▶ _Your tasks_:
(a) Rewrite the paragraph of the real estate technology text that begins "LOS ANGELES—Technology is hitting" as a short bulleted list that keeps its main facts.
(b) Answer these questions from the real estate technology text, one line for each:
(i) Who is the CEO of Partner Engineering & Science?
(ii) With which firm is Chris Reeves associated?
(iii) Which two financial services companies are given as examples?
(c) Write out the part of the real estate technology text that begins at the words "Joe Derhake Joe" and stops after "with regulatory scrutiny.".

▶ _Text section_:
□ □ □ □

Joe Derhake Joe Derhake is the CEO of Partner Engineering & Science.

LOS ANGELES—Technology is hitting both sides of the deal in commercial real estate, according to a recent webinar from Partner Engineering & Science. Joe Dehake, Partner’s CEO, talks to Rick Sharga of Ten-X, formerly, about how technology is impacting the transaction process, and, on the flip side, Chris Reeves of BBVA Compass, about how the firm is implementing technology to deal with regulatory scrutiny.

“Real Estate is probably the single addressable market that really hasn’t been already impacted dramatically by the Internet,” says Sharga in the series. The company is looking to close the gap between informational and transactional, using financial services companies like E-trade and Ameritrade as examples. We believe that the closet parallel to what we are going to see in real estate is in the financial services industry. What the financial industry has done that real estate hasn’t gotten to yet is that they have created a middle tier, and in that middle tier you see people doing a pay-for-services model where they work with a broker to do part of the transaction, but not the whole thing.

□ □ □ □

▶ _Data for analysis_:
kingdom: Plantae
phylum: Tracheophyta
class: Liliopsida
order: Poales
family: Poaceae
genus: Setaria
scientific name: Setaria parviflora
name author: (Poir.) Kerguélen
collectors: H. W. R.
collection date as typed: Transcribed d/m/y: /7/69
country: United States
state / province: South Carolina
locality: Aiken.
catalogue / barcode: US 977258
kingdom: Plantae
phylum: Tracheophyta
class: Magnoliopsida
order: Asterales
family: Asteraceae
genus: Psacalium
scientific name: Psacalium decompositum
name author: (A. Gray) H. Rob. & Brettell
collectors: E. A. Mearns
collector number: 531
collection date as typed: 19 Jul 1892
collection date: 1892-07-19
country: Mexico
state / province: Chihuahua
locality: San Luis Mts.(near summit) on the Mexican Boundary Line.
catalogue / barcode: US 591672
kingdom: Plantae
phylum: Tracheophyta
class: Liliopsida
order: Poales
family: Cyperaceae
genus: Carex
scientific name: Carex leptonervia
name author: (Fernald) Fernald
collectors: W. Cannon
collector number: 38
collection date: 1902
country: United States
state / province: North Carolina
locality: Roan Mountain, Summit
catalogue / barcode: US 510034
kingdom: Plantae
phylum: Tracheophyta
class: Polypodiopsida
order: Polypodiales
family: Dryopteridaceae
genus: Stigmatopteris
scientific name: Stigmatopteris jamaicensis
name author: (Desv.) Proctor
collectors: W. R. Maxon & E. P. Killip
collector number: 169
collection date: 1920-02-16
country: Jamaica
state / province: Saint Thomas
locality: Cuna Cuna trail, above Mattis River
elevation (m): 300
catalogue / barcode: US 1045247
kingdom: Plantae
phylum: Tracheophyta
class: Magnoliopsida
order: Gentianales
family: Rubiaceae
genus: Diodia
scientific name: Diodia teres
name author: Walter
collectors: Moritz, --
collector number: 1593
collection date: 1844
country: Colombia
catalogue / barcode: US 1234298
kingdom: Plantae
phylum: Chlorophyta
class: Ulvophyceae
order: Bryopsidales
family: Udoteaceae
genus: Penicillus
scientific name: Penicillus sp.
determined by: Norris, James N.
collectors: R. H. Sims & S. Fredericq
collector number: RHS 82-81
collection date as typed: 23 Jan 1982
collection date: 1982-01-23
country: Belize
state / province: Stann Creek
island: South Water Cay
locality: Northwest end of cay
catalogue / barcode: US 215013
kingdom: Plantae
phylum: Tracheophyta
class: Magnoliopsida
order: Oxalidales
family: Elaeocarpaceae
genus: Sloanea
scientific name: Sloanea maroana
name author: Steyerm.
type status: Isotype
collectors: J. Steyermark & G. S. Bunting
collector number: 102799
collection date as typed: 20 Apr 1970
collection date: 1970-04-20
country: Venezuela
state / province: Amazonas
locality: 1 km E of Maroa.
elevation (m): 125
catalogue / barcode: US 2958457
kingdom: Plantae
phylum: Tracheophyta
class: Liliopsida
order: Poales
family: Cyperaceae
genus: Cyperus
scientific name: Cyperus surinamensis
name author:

□ □ □ □

▶ _Responses for each task_:
(a)
- Technology is affecting both sides of the deal in commercial real estate, according to a recent webinar from Partner Engineering & Science.
- Partner's CEO talks to Rick Sharga of Ten-X about how technology is changing the transaction process.
- He also talks to Chris Reeves of BBVA Compass about how that firm uses technology to deal with regulatory scrutiny.

(b)
(i) Joe Derhake
(ii) BBVA Compass
(iii) E-trade and Ameritrade

(c)
Joe Derhake Joe Derhake is the CEO of Partner Engineering & Science.

LOS ANGELES—Technology is hitting both sides of the deal in commercial real estate, according to a recent webinar from Partner Engineering & Science. Joe Dehake, Partner’s CEO, talks to Rick Sharga of Ten-X, formerly, about how technology is impacting the transaction process, and, on the flip side, Chris Reeves of BBVA Compass, about how the firm is implementing technology to deal with regulatory scrutiny.